10/5/17 Update: Still trying to get my computer to work >.> It's very laggy, photoshop barely runs, and I have to have a bunch of patience to sit down and work on a manip. It crashes about 50 million times while I'm trying to work on something, then to top it off I have to renew my photoshop so I'll have to wait for my brother to help me with that. In the mean time I'm half tempted to wait until my brother moves back in with us. He has a computer he barely uses and it runs a hell of a lot better than mine right now. If I end up doing that then I should have my commissions finished by November. After that I don't intend on opening up commissions again any time soon. I still feel really burnt out on art, especially commissions, so again I'm really sorry for the wait. If I owe you a commission I promise I'll upgrade them. So if you ordered a $5-10 commission I'll make it worth at least $25.
Okay so I know it's been a while and I've overall been very absent from deviantart so for that I do apologize. So as a brief explanation as to why I haven't been around - I broke up with my boyfriend a few weeks ago and overall have been feeling pretty crappy. Insomnia, stressed out, depressed, ect. So I've literally just spent the last few weeks being a walking ball of stress. This past weekend I finally made the trip to Ohio to get the rest of my things (I won't go far into detail, but having your ex threaten to sell your things or break them and you can't do anything about it has been where the majority of my stress has come from) so I'm glad to have that over and done with.

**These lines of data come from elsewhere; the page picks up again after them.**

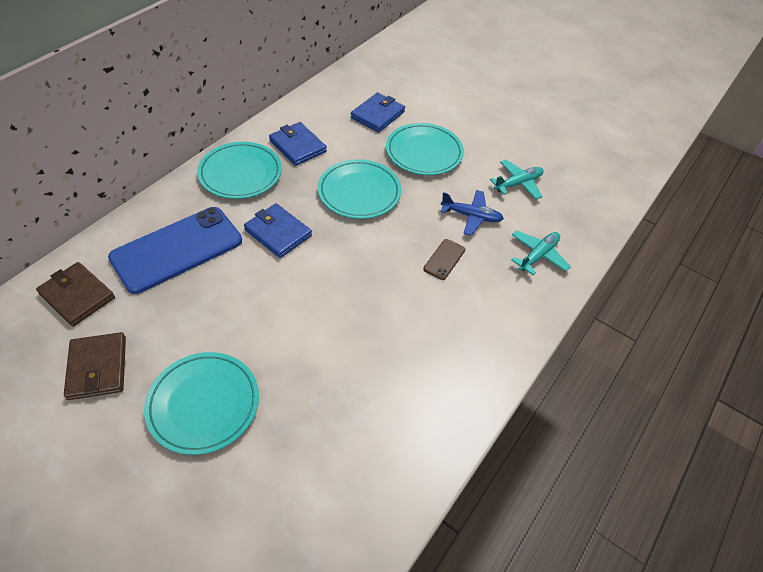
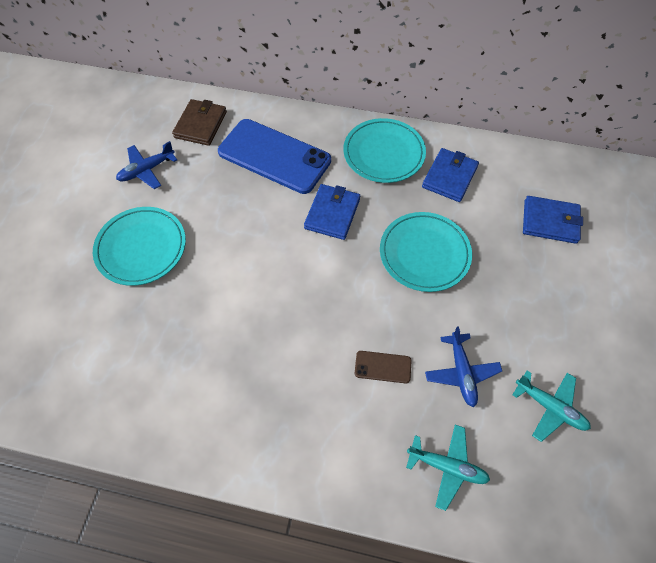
camera: 70 degrees right, 10 degrees up
brown wallet [64,332,126,400] -> blue plane [116,141,177,189]
turquoise plate [386,123,464,175] -> none

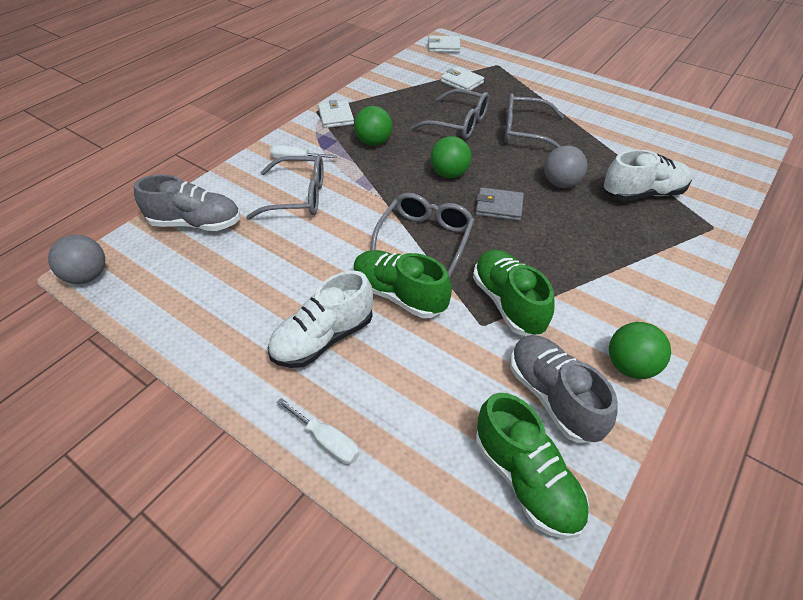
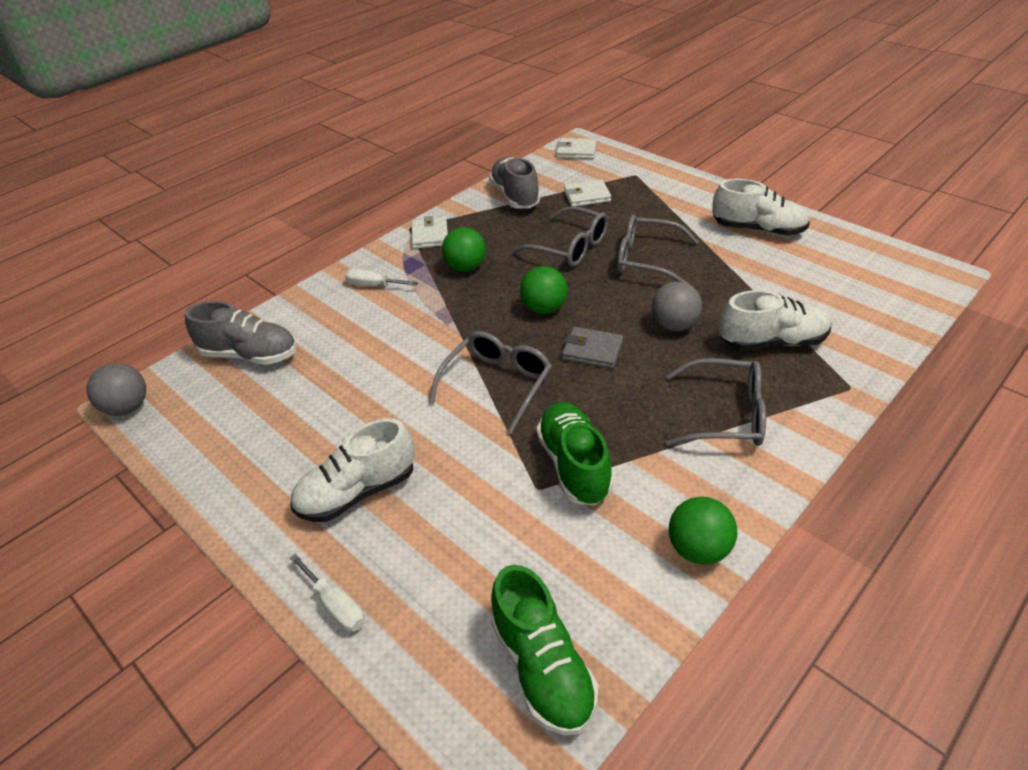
camera: 10 degrees right, 5 degrees down
grey glasses [246,155,324,220] -> grey glasses moved to [666,358,766,446]
green shoe [353,250,452,318] -> none
white wallet [441,67,484,91] -> white wallet turned 60 degrees counterclockwise [564,180,611,207]
grey shoe [510,335,618,443] -> grey shoe moved to [489,157,540,209]
none -> white shoe [712,179,810,236]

As for why I haven't been around on deviantart, aka procrastinating on my commissions, is that my laptop has decided it absolutely hates my guts. I've had issues with it before, but now it's at the point where it really wants to act up. It barely runs chrome now, much less photoshop, so I will be taking it to my brother since he knows a hell of a lot more about computers than I do. I'm sure if I tried to fix it I'd make it worse. So I'm going to get him to clean it off for me and then see if that fixes it.

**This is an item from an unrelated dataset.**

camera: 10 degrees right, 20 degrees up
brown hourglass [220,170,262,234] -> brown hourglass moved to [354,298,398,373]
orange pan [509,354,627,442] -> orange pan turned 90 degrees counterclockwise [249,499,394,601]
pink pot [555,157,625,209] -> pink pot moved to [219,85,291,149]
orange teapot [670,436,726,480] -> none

So after that is done with I'm going to catch up on the very overdue commissions I owe people. After that I will be closing them down for a few reasons. One is I feel like the money I make off of my commissions isn't enough, and yet at the same time I'd feel guilty raising the prices. So in short, I hate lowering the prices to the point where I feel like I'm selling myself short. Lately I've just felt so burnt out about doing art at all, and then I feel worse when it takes me longer to get to my commissions, but I also don't believe in giving crap out, especially when someone has paid me for art. So even though I won't be opening up commissions, I still want to further my skill and try and improve in the areas I know I need to improve, so I may open up a few request slots every so often, though it won't be any time soon and it may only be one at a time.
I also will be slower on art because, now that I have retrieved my birth certificate and other important documents from my ex's house, I plan on signing up for job corps. I do intend on bringing my laptop, but I'm not entirely sure how much time I'll have to actually work on artwork while I'm there. If I don't get into job corps though my backup plan is preparing myself to try and sign back up for the military. So either way, I won't be around to post a whole lot of artwork after I finish these commissions.